## [DOCUMENT EXTRACT]
Is there any way for an hier/beneficiary to avoid paying taxes on Mutual Bond Funds (they had inherited as IRAs and then put into the Mutual Bonds) inherited when withdrawing/liquidating those Mutual Bond Funds - that was my question. Thanks!

Charles Adam Shultz

Charles Adam Shultz

Posted

Again, the asset is not the issue. You can buy and sell as much as you want within an IRA without taxes. If you withdrew the funds from the IRA and have already incurred the income tax hit, that is an entirely different issue. AGAIN, if the IRA still hold the funds, you can liquidate them without issue. The only thing you are subject to are minimum distribution rules for the inherited IRA. Consult with you accountant or IRA plan administrator making property elections.

Asker

Posted

Is there a way to reduce the amount of taxes owed - is it at the adjusted gross income rate, treated as income? like liquidating them in smaller amounts, so as to not raise the tax bracket? Or to pay them over time in say 3 years before the mandatory distribution starts?

Asker

Posted

Also, what is the mandatory distribution amounts and is it also treated by the individual hier's adjust gross income tax rate and treated as income also?

Charles Adam Shultz

Charles Adam Shultz

Posted

I cannot give you tax advice. You need to consult an account or tax advisor for an opinion or direction how to proceed. The IRA custodian may be willing and able to review your options with you. All distributions from the IRA are treated as income to you and taxed at ordinary income tax rates regardless of the investments in the IRA

Asker

Posted

it was an IRA and put into a Mutual Bond Fund I believe. So to get that out it is treated or considered an IRA I suppose. Thank you!

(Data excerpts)
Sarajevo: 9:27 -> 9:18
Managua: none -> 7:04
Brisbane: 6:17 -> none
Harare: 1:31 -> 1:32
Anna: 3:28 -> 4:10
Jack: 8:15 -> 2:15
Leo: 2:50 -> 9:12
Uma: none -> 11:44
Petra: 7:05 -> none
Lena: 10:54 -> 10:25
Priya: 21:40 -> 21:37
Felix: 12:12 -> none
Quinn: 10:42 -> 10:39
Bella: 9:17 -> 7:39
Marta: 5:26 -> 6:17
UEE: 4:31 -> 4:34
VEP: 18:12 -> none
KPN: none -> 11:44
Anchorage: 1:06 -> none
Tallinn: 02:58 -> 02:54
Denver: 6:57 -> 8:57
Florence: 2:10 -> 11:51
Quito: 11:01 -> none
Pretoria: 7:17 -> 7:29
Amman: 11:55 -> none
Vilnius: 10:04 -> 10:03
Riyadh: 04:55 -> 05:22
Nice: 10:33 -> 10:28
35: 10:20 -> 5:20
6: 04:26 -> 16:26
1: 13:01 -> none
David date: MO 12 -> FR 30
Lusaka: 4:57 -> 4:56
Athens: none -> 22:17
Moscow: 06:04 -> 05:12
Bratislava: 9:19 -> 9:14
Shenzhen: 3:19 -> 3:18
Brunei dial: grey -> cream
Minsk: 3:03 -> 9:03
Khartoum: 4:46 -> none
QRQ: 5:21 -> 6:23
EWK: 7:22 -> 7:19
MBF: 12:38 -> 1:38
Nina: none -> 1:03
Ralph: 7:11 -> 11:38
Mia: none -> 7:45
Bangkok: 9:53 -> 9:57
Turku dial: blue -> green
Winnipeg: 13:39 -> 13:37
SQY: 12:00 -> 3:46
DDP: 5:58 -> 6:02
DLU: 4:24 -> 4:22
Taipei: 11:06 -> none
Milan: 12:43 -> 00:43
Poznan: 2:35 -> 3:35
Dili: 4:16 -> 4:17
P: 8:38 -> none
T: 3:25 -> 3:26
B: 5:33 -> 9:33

## [WHAT IS EXPECTED]
Repeat, word for word, the part of the inherited IRA tax exchange from "Again, the asset" to "mandatory distribution starts?".

## [CORRECT RESULT]
Again, the asset is not the issue. You can buy and sell as much as you want within an IRA without taxes. If you withdrew the funds from the IRA and have already incurred the income tax hit, that is an entirely different issue. AGAIN, if the IRA still hold the funds, you can liquidate them without issue. The only thing you are subject to are minimum distribution rules for the inherited IRA. Consult with you accountant or IRA plan administrator making property elections.

Asker

Posted

Is there a way to reduce the amount of taxes owed - is it at the adjusted gross income rate, treated as income? like liquidating them in smaller amounts, so as to not raise the tax bracket? Or to pay them over time in say 3 years before the mandatory distribution starts?